In an age in which customers are scarce, any company’s best practices seldom remain proprietary. Business models are shamelessly imitated with inner corporate workings becoming public knowledge. Best practices travel at Internet speed.
People are becoming masters at imitation. If you don’t have a good idea yourself, you can always knock off someone else’s product. An imitation is not necessarily an exact copy. You use details to create a difference: the look, the product extension, the packaging—anything that can make the other company’s idea look less new And this is easier than it used to be. If once you could hold on to a secret formula for years or even decades, now it’s a matter of months or days before your competitors catch up and replicate it.
One explanation is that the modern need for cooperation between companies forces them to post revealing information on their Web sites, where it is accessible to anyone. But secrets also travel with people. Nowadays there is massive employee mobility from one company to another. Despite noncompete agreements, whatever is learned at, say, Microsoft will inevitably benefit another company that hires a former Microsoft employee.

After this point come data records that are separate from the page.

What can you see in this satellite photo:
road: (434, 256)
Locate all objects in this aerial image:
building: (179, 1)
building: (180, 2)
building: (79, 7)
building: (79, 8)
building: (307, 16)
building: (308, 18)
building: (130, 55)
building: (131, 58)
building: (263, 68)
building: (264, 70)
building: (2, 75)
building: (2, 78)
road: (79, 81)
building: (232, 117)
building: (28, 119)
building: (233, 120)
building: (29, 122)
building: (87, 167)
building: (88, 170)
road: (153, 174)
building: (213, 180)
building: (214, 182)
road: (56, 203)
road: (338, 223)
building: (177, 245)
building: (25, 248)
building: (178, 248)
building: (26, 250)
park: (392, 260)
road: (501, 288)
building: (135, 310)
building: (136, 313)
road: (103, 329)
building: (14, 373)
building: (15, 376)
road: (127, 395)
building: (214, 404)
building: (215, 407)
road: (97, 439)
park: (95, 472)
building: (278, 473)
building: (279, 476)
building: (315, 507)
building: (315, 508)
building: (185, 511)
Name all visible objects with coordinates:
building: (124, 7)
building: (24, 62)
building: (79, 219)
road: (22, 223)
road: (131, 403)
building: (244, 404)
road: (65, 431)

Consultants carry information and practices from one company to another, too. And software companies survive by encapsulating the leading companies‘ best practices into a package they can make available to customers. If you don’t want to buy or build best practices yourself, you can borrow or lease them, or buy them from an outsourcing provider. Anyone with a great idea that becomes a product or service will see someone else quickly pick it up—and not just replicate it but improve upon it.
Also contributing to the proliferation of best practices is that businesses everywhere are getting much better at organizational change. Any company’s first attempt to improve business practices is tough. By now, though, many successful companies have experienced multiple changes and have learned from their battle wounds. Clearly, the company most adept at organizational change has the edge.
One example is Du Pont, which has gone through at least five waves of change over an eight-year period. The first push was to cut costs and raise productivity. In the second, the company integrated its operations to get different parts of the organization toconnect and work together. People were just beginning to relax when Du Pont geared up for a third wave, aimed at reengineering its processes to eliminate unnecessary work. Next came a refocusing wave that concentrated on a few high-priority areas; and finally, a wave in which customizing products and services for individual customers was the focus.
The point is that if your company, which has gone through one change, is competing against Du Pont, which has experienced five, which of you is likely to be more skillful at it? Like Du Pont, General Electric is now steeped in change. During the 1980s and 1990s, then CEO Jack Welch led his company through four or five waves of change. That best practices are no longer enough to bring back your lost customers is certain.